Head, Special Risks, of Continental Reinsurance Plc, Mr. Bashir Akinsiki, in this interview speaks on challenges confronting local insurers from taking up oil and gas risks. Excerpts: A HUGE percentage of energy risk is still being ceded abroad despite the local content law. Why is this so?
Capacity is of two-fold, which are technical capacity and financial capacity. Technical capacity has to do with competencies, expertise and is beyond what you see about externalization of risks. There is a local content law which states that you must exhaust local capacity before you can externalize any risk. So if you bring your capacity to the table and I bring mine, it will first go into accepting risks before they can be externalized. However, the foreign players bring expertise to the table.
Most of the rates that we currently have are being run from the London market. So if you provide the expertise, it is only natural that you will be in control of a lot around the processes. Yes, they provide expertise, there is also the awareness that there is a local content law that allows for local retention before it is being externalized.

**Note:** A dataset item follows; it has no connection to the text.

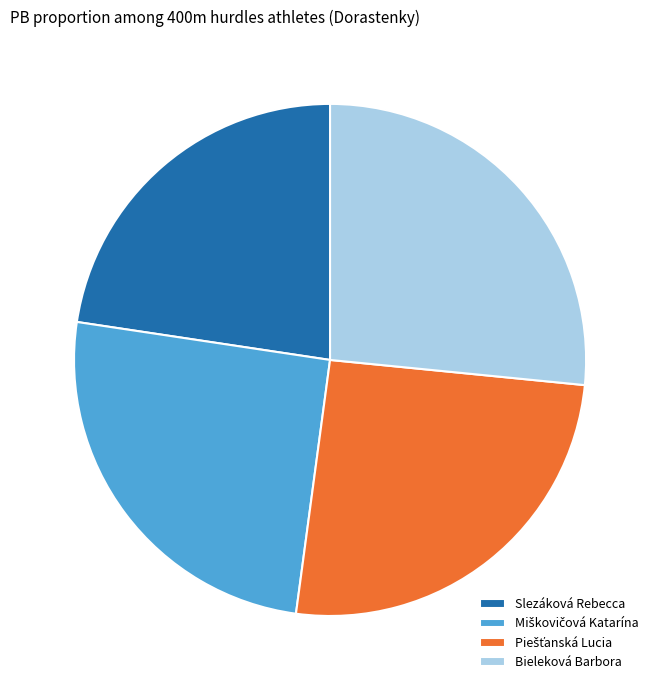

What is the ratio of the value at Slezáková Rebecca to the value at Bieleková Barbora?

0.9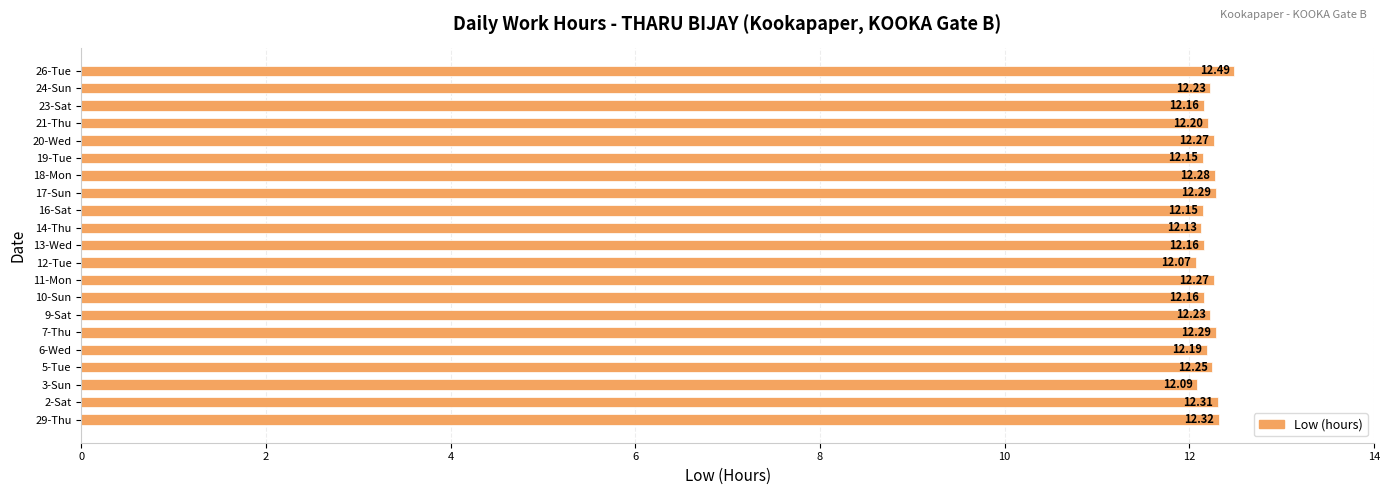

Approximately how many times larger is the value at 2-Sat compared to 11-Mon?

1.0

But the reason risks are still being externalized is because of capacity, capability as well as capital. It is on the strength of these three Cs that you can muster the energy to take on oil and gas risks. These are big-ticket transactions. For instance, an energy rig or a floating barge could have an excess of $4 billion assets in one single vessel. You will agree with me that we do not have the capacity to underwrite such business locally.
We may not necessarily want to say we do not have the sort of expertise to underwrite such businesses, but we recognize that we need to transfer such risks by way of sharing and mutual arrangement. That is why we will take what local content says, which is in the ambit of the law. How can local underwriters develop the capacity to take up more of these energy risks? What we need to do as insurance companies are to come together.

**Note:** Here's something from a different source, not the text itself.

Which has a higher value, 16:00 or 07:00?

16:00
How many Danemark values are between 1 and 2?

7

There is an energy pool in the market which has been sustaining local capacity. So because there is an order in which risks gets externalized, local underwriters get involved first. They have the first right of refusal which means, local insurers will be shown the business first. They can then say no, depending on their capacity and appetite before it gets externalized.

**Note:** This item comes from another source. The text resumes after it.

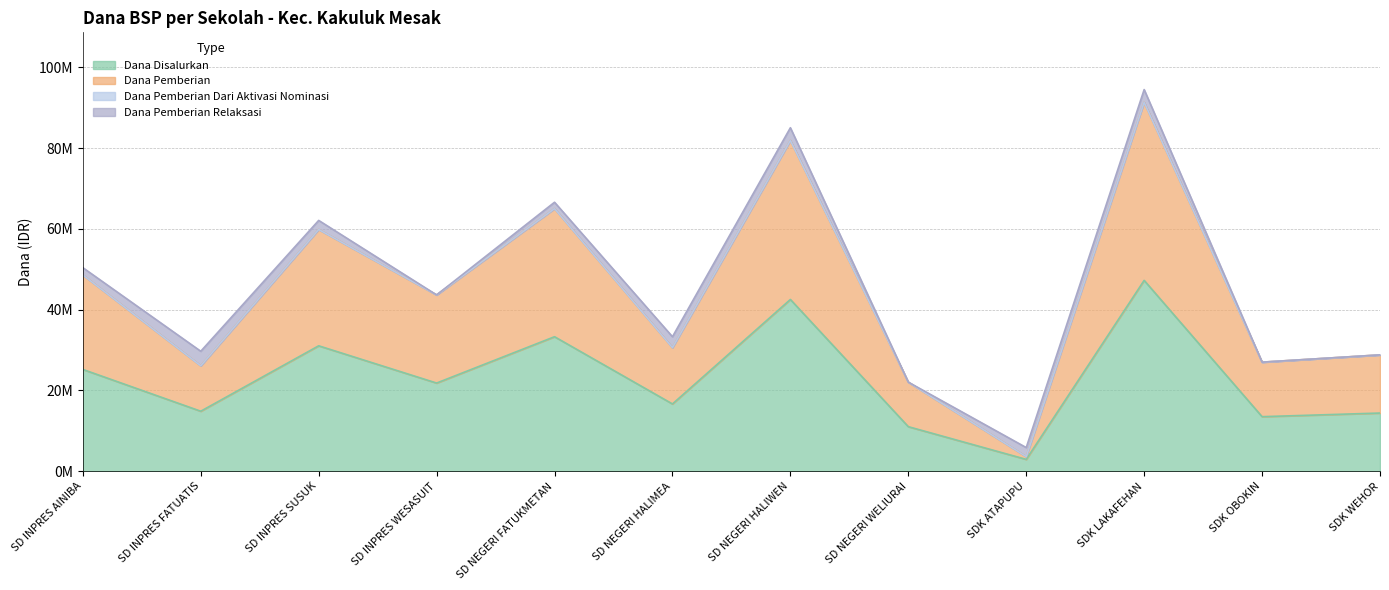

Does the chart have visible grid lines?

Yes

If we build on capacities, capabilities, and capital, we can then take more risks before they get externalized. Local underwriters have the habit of taking up an insignificant proportion of these big-ticket risks; can such action aid their business growth? These things run on some principles as well.
How effectively are we pricing our risks to even start with, because it all begins with pricing? If we price adequately, which is what we should do, we will definitely get a hold of it because you can speak for the premiums but when it comes to exposure, there are so many elements around it. The business runs on the principle of how much capacity is available in total. For us as reinsurers, we need to look at what is adequate.
The truth is that when you come to the table of acceptance, you have to look at your own capital requirement, solvency, as well as shareholders funds. After you consider these things, in terms of risk premium, commerciality, and what is economically viable for me as a company, am I then willing to risk my capital on XYZ business.
That is a sort of conversation that we should be having as opposed to what is the price. Price for you may not be the price for me. The experience is part of it. If we do not price adequately, that is a problem.